Gegenstimmen gibt es zumindest im deutschen Fernsehen kaum noch. Es gibt keinen einzigen profilierten, gar prominenten Liberalen oder Konservativen im deutschen Fernsehen, also jemanden wie früher den Moderator des ZDF-Magazins Gerhard Löwenthal. Heute wäre er undenkbar im deutschen Fernsehen.
Fazit: Dies ist ein ausgezeichnetes Buch, ein Sittengemälde von Deutschland 2021. Dass der Autor selbst früher Linksaußen gestanden hat, ermöglicht es ihm, klarer als vielen betulich-Bürgerlichen die Gefahren für unsere Gesellschaft zu erkennen. Der Satz, den Mohr auf Kretschmann bezieht, hat viel mehr Gültigkeit für den Autor selbst: „Wer in seiner Jugend, wie auch Kretschmann, ausgiebig seine revolutionäre Sehnsucht ausgelebt und dabei noch einmal alle marxistischen, leninistischen und maoistischen Theorien durchexerziert hat, der ist später so gut wie geimpft gegen radikale, ja totalitäre Versuchungen.“ (S. 142).

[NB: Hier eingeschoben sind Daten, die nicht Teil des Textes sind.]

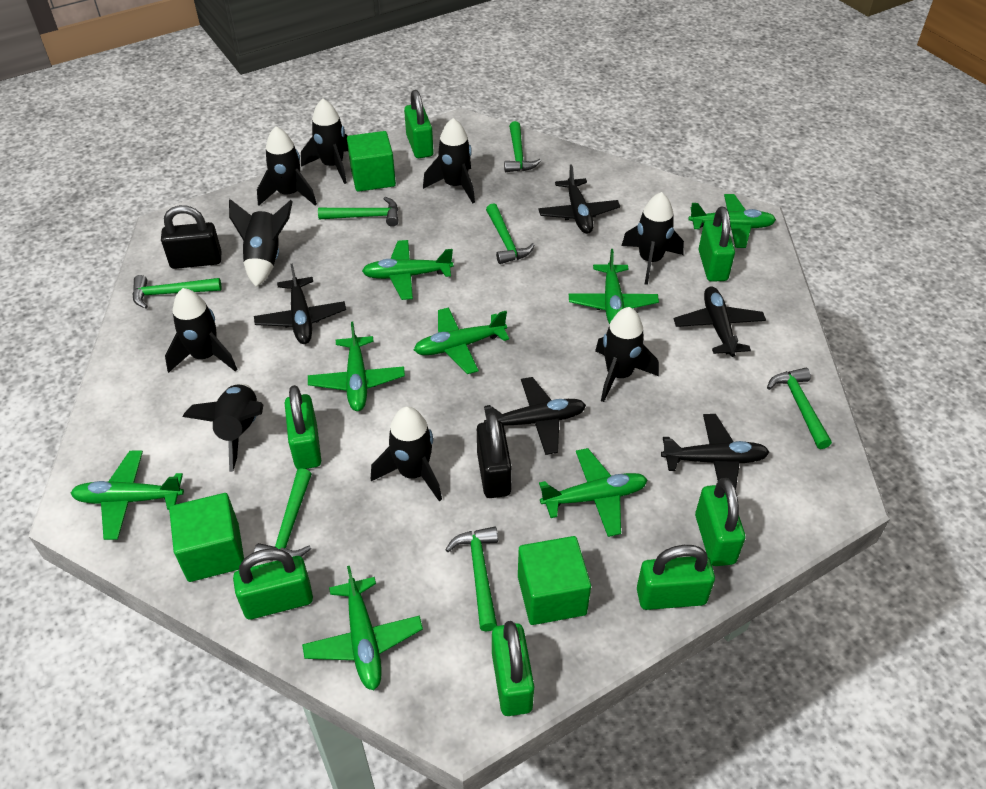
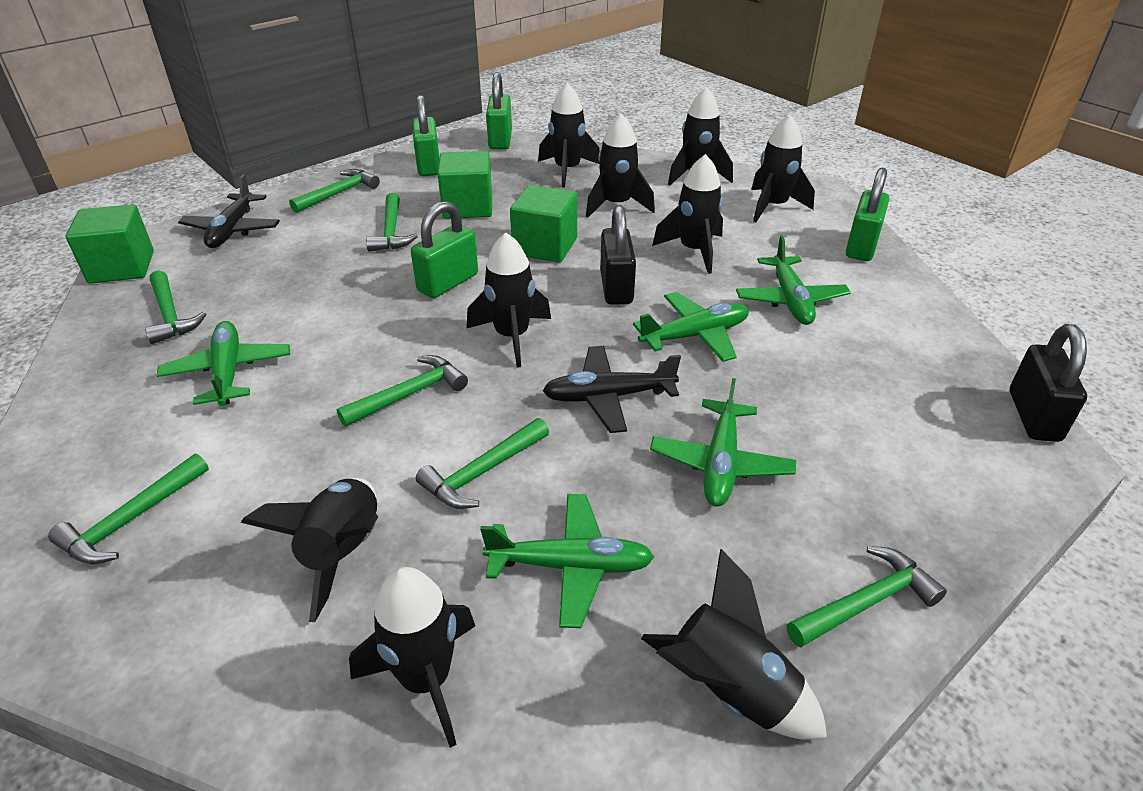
black plane: 5 -> 2
green padlock: 7 -> 4
green plane: 8 -> 5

Das Problem sind jedoch aus meiner Sicht nicht die linksgrünen Ideologen, die Mohr so trefflich kritisiert, sondern es ist die Feigheit, der Opportunismus und das permanente Zurückweichen der Bürgerlichen, der Wirtschaft und der Liberal-Konservativen, die glauben, durch Anbiederung könnten sie die linken Ideologen besänftigen. Ein fataler Irrtum, weil die Ideologen ein solches Verhalten als das verstehen, was es ist: als Schwäche. Es bestärkt sie nur, dass sie auf dem richtigen Weg sind und weitermachen müssen. Gestern stahlen „Aktivisten“ von Greenpeace 1200 Schlüssel von VW. VW gibt sich verständnisvoll und setzt auf den „Dialog“ mit den Dieben. Und Audi ist inzwischen dazu übergangen, seine Mitarbeiter artig-„geschlechtssensibel“ als „Audianer_innen“ anzusprechen.